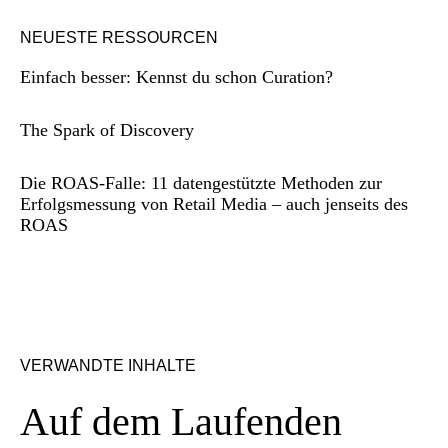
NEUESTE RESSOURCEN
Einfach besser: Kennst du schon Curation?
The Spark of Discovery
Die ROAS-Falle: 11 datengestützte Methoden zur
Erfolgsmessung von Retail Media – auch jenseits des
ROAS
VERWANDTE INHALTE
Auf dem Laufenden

...

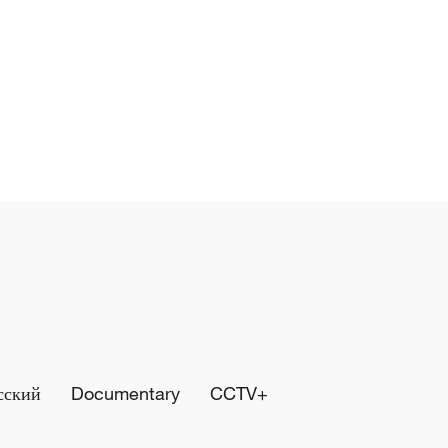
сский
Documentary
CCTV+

Task description
Which lines above carry the string "ROAS"? Copy those lines.

Answer below
Die ROAS-Falle: 11 datengestützte Methoden zur
ROAS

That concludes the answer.